El explorador miró a los britanos. -Hagan lo que hagan, no podemos enfrentarnos a todos ellos. Son demasiados.

– Claro que no podemos abordarlos. En cualquier caso, dudo mucho que pelearan. Están haciendo el mismo trabajo que nosotros. Encontrar al enemigo e informar, nada más. Pero no debemos permitir que empiecen a preocuparse por uno de sus exploradores. -Cato observó cómo el britano acercaba lentamente su caballo mientras seguía llamando a su compañero en voz alta-. Espera aquí y no dejes que te vean.

Cato volvió gateando hacia donde se encontraba el resto de la patrulla. Examinó al britano muerto y entonces echó un vistazo a sus hombres. _¡Pírax! ¿Sabes montar a caballo?

– Sí, optio. -Muy bien, entonces ponte la capa y el casco de este hombre lo más rápidamente que puedas.

Pírax puso cara de desconcierto. -¡No pienses, hazlo y punto! Los hombres de la patrulla extrajeron las jabalinas del cadáver, se apresuraron a despojarlo de la capa y los calzones y se los pasaron a Pírax. Con evidente desagrado, el veterano se puso las burdas prendas del britano muerto y se ató las correas del casco de bronce. Entonces montó en el caballo. Al principio el animal respingó un POCO, pero una mano firme en las riendas y una tranquilizadora presión en las ijadas calmaron un poco a la bestia.

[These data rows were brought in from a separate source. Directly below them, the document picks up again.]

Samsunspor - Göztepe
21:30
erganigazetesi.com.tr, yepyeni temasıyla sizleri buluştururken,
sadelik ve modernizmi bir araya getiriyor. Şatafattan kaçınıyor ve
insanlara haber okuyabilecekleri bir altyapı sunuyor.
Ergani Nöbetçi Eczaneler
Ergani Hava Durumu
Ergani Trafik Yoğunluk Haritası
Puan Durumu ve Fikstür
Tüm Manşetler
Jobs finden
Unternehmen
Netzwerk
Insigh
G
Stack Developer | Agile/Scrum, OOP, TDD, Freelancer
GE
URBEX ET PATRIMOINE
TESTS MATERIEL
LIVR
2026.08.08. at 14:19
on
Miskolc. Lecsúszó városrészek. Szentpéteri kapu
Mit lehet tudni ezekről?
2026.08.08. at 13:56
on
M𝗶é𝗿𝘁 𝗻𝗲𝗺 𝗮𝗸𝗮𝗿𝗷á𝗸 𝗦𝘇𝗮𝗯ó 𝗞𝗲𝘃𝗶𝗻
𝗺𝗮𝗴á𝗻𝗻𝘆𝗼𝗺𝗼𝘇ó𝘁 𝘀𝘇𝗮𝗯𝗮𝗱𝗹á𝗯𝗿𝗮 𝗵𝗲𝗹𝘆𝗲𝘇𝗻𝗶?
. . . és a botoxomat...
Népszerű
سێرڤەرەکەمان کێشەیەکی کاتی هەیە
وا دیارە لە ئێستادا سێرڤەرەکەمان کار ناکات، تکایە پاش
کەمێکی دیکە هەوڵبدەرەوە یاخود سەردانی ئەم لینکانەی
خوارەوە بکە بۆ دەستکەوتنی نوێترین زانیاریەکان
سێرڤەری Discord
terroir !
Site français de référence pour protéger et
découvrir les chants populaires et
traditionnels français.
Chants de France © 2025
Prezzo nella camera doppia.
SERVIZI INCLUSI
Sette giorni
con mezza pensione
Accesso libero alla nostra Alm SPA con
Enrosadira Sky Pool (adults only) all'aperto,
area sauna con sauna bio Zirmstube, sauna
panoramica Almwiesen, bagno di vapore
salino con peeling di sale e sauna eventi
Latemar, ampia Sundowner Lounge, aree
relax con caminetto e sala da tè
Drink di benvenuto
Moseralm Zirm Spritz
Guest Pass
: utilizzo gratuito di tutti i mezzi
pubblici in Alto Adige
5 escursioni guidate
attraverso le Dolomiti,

– Ahora dirígete hacia la curva del río y espera allí. -¿Y entonces qué? -Entonces haces exactamente lo que yo te diga. La patrulla siguió a Pírax mientras éste avanzaba río abajo a lomos del caballo y luego se escondieron entre los matorrales a lo largo de la orilla. Desde su posición estratégica, Pírax veía al britano que se acercaba mientras llamaba a su compañero, a no más de ciento cincuenta pasos de distancia, casi a la altura de la presa.